• **What needs to be done**: Copy out all of the material below, replacing "chart" with "graph" everywhere and leaving everything else unchanged. Leave the pictures out of your answer.

··· Dataset records

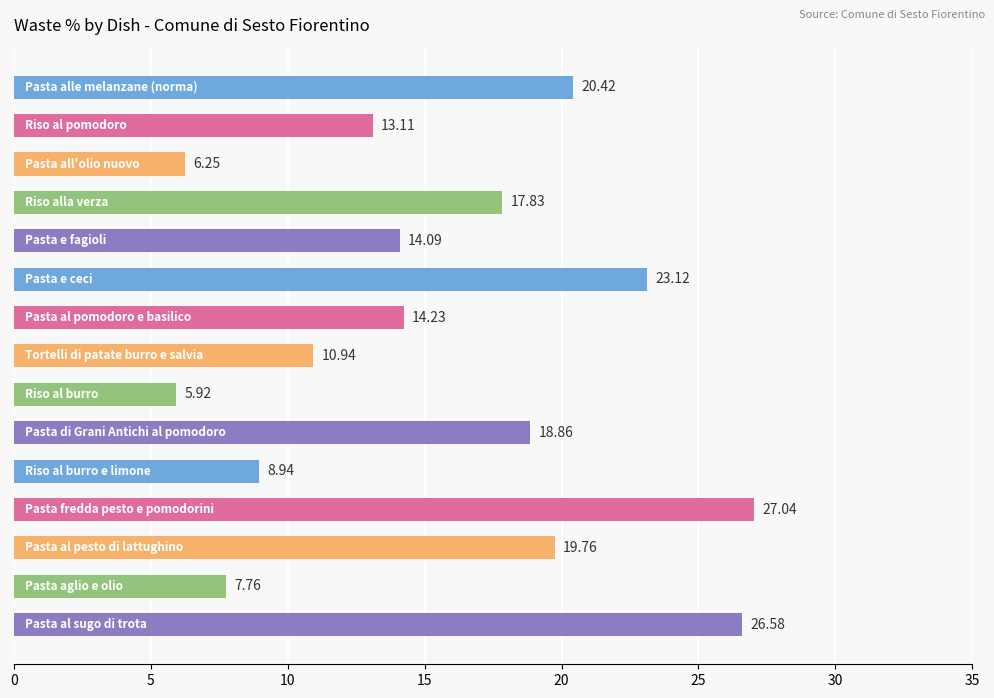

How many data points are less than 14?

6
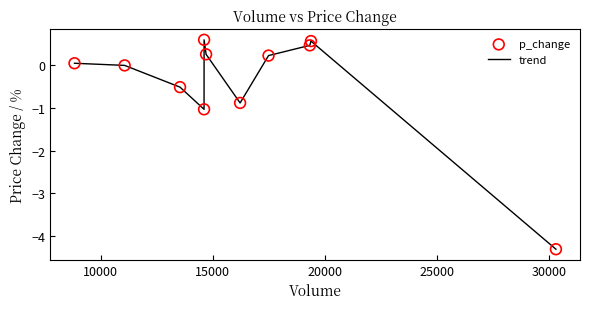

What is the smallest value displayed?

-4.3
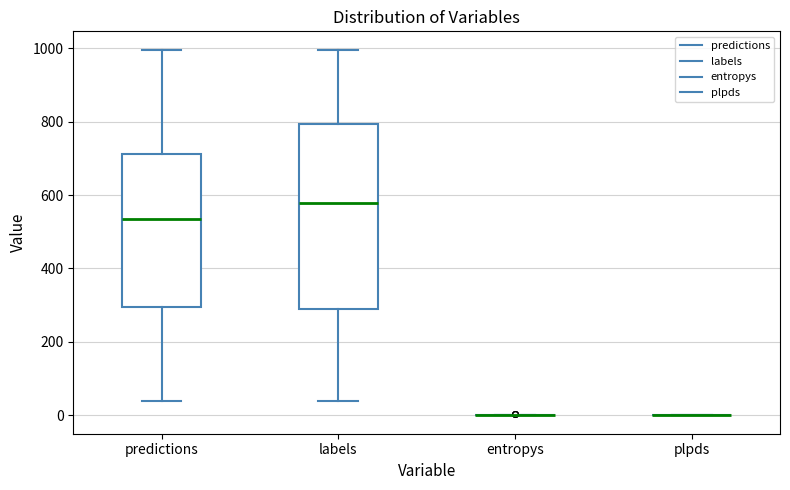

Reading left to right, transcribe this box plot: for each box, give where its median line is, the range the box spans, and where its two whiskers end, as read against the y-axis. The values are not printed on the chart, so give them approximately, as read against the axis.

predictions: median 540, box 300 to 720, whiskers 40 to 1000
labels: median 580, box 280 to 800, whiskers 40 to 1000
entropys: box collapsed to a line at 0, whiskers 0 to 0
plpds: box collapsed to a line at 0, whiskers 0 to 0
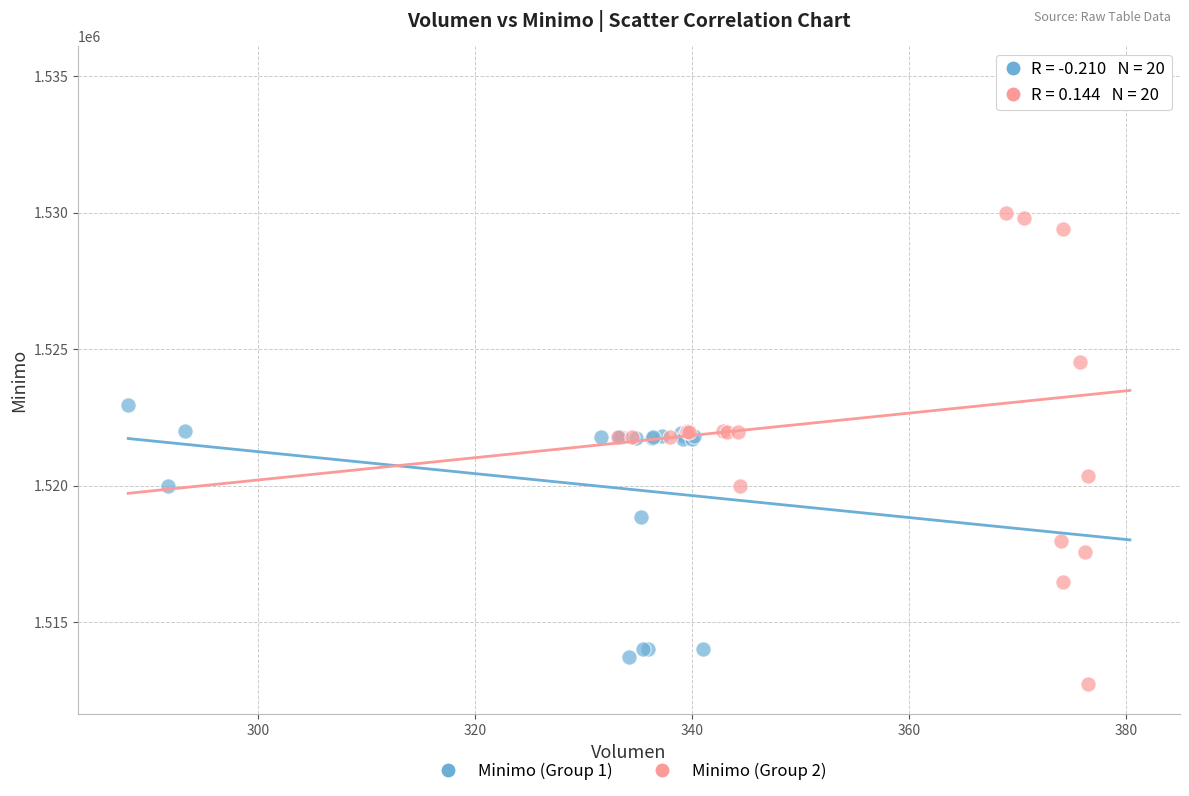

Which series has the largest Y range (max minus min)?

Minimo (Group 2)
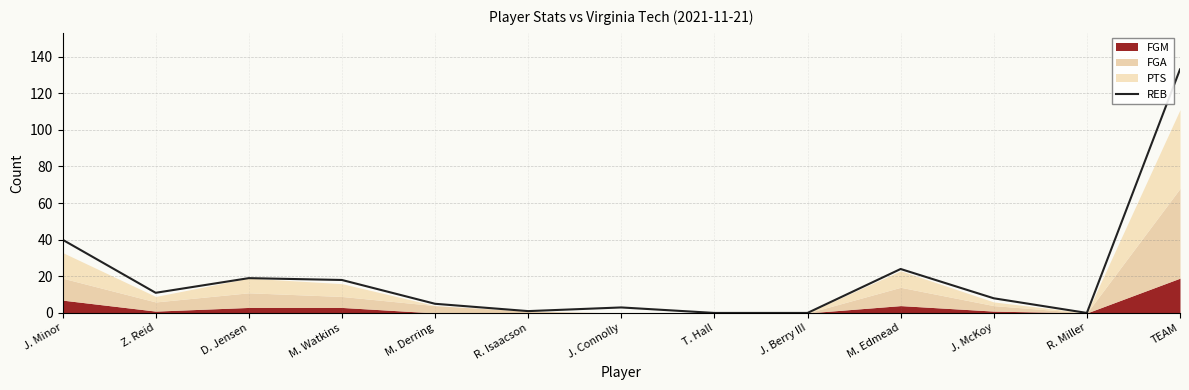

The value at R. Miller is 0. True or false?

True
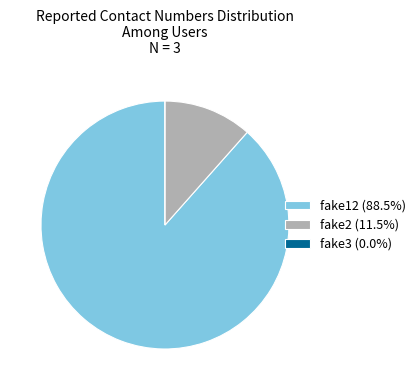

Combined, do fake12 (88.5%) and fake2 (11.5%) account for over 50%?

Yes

······

• **Output of the exercise**:
How many data points are less than 14?

6

What is the smallest value displayed?

-4.3

Reading left to right, transcribe this box plot: for each box, give where its median line is, the range the box spans, and where its two whiskers end, as read against the y-axis. The values are not printed on the graph, so give them approximately, as read against the axis.

predictions: median 540, box 300 to 720, whiskers 40 to 1000
labels: median 580, box 280 to 800, whiskers 40 to 1000
entropys: box collapsed to a line at 0, whiskers 0 to 0
plpds: box collapsed to a line at 0, whiskers 0 to 0

Which series has the largest Y range (max minus min)?

Minimo (Group 2)

The value at R. Miller is 0. True or false?

True

Combined, do fake12 (88.5%) and fake2 (11.5%) account for over 50%?

Yes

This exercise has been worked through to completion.